- _TASK TO CARRY OUT_
For every line in the records that has the word "station", make a copy.

*** EXERCISE MATERIAL Section Begins ***

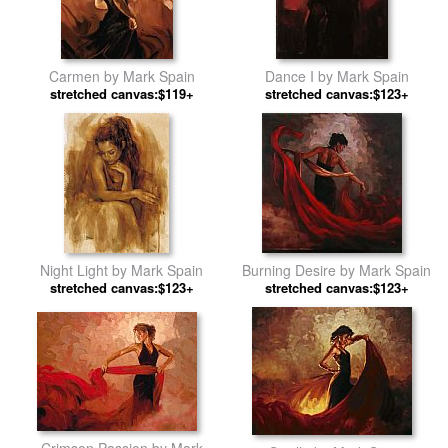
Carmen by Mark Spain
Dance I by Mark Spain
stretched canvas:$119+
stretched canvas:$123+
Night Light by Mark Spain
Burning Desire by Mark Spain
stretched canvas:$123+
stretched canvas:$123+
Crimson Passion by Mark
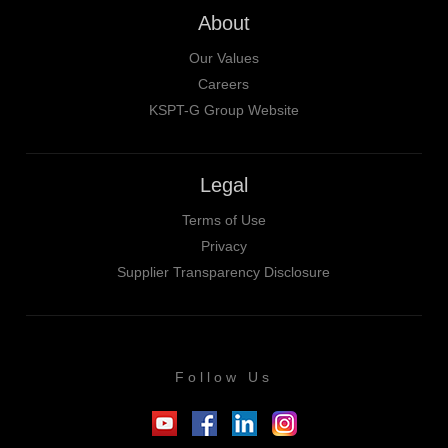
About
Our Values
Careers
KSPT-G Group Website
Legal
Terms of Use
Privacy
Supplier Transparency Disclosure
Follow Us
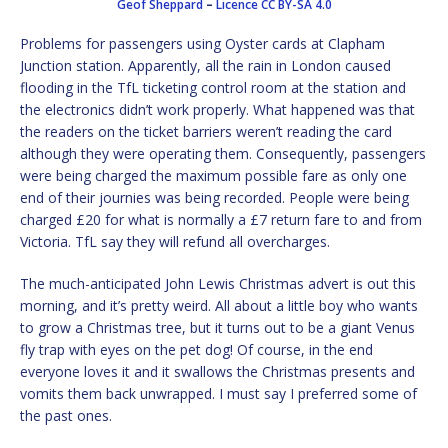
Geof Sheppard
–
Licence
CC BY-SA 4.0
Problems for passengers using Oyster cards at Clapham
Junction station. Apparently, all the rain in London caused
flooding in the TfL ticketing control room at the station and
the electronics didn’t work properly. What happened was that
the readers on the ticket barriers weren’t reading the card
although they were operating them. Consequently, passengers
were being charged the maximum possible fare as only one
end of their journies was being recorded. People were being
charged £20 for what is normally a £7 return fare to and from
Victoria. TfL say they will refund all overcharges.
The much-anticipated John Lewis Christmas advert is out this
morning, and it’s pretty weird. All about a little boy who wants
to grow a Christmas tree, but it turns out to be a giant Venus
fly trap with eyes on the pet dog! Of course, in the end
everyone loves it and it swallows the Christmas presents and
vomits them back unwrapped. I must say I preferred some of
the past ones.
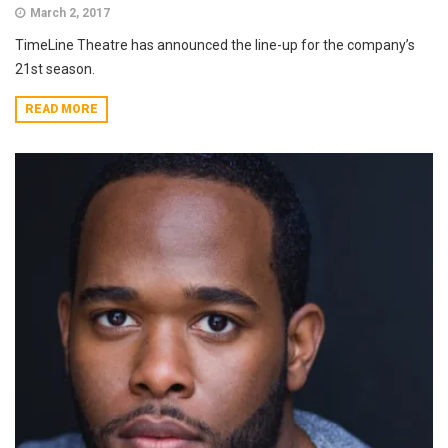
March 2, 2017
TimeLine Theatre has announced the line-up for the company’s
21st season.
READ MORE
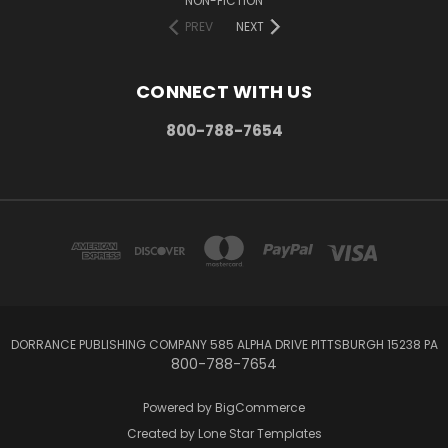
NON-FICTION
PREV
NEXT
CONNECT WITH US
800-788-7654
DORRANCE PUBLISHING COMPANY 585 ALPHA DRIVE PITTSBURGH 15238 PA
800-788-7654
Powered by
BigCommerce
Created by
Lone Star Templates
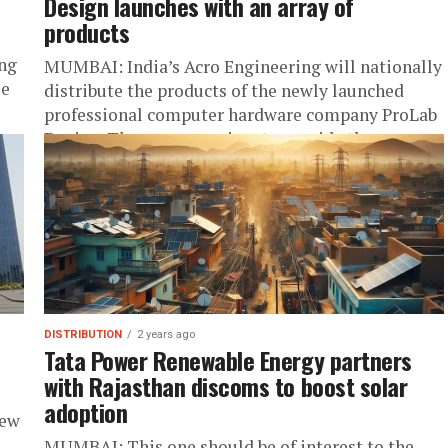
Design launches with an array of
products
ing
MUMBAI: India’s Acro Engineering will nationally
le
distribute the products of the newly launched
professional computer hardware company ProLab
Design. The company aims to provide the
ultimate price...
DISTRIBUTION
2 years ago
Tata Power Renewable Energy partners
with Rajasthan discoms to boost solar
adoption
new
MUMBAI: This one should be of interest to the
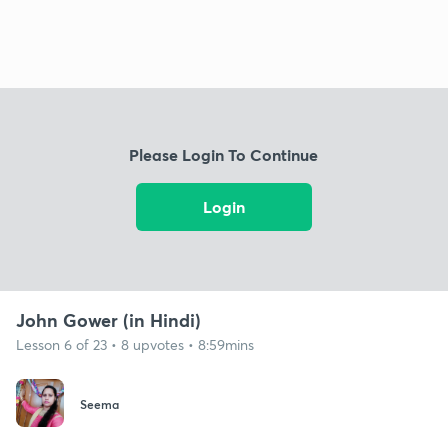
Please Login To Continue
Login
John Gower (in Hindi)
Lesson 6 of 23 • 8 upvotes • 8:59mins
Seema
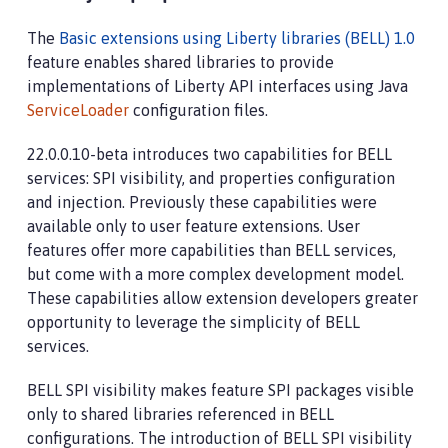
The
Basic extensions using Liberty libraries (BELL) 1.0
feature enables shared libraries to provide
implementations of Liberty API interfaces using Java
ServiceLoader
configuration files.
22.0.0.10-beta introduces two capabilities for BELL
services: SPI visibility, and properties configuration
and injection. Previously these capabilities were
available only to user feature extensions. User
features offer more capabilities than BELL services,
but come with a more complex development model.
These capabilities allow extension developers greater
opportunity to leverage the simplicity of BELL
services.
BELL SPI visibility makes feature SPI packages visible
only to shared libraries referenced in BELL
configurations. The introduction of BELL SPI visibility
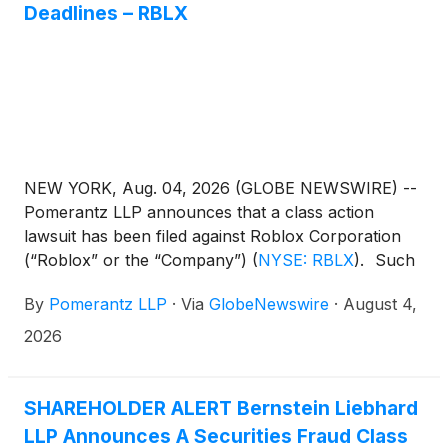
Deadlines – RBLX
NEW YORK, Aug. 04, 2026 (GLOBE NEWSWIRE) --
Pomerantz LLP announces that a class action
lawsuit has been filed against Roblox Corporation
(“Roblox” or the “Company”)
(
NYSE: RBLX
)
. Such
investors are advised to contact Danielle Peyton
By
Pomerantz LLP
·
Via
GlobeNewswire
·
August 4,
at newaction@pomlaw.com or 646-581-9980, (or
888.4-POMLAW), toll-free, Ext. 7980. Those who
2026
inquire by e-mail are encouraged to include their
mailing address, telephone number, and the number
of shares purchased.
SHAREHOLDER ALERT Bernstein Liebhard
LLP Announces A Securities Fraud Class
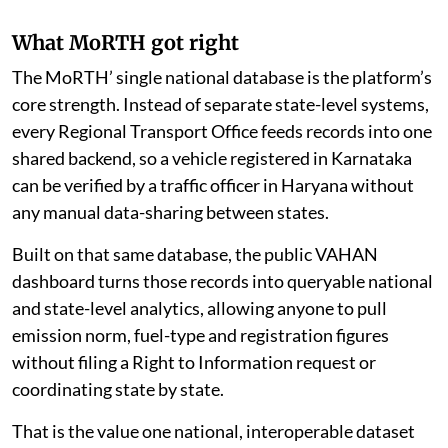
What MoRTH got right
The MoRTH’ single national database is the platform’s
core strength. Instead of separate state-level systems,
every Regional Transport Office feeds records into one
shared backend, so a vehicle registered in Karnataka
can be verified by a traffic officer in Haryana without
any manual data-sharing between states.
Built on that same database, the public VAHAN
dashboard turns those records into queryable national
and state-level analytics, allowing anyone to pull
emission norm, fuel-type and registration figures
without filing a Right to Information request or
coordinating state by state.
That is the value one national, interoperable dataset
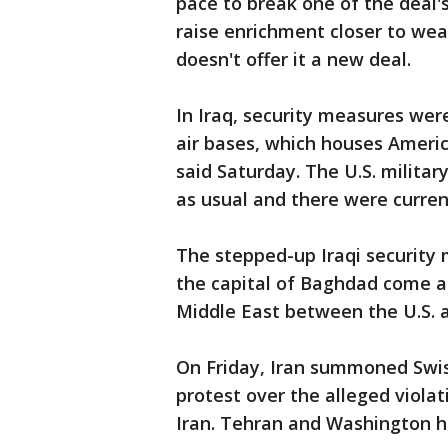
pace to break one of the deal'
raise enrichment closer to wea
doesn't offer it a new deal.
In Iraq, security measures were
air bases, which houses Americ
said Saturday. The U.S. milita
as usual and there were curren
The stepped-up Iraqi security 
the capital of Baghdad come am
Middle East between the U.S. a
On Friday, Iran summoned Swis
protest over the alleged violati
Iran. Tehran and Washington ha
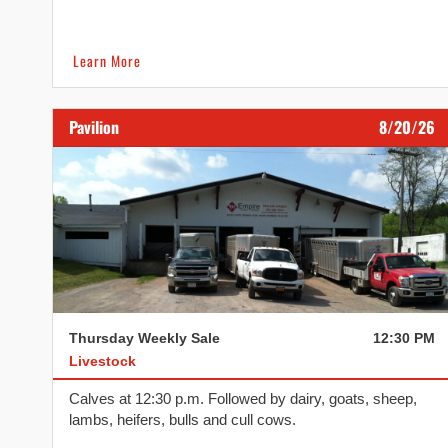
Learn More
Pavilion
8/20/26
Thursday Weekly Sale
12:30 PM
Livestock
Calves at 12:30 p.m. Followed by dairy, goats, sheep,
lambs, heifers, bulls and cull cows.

*** EXERCISE MATERIAL Section Ends ***

- _RESPONSE_
Junction station. Apparently, all the rain in London caused
flooding in the TfL ticketing control room at the station and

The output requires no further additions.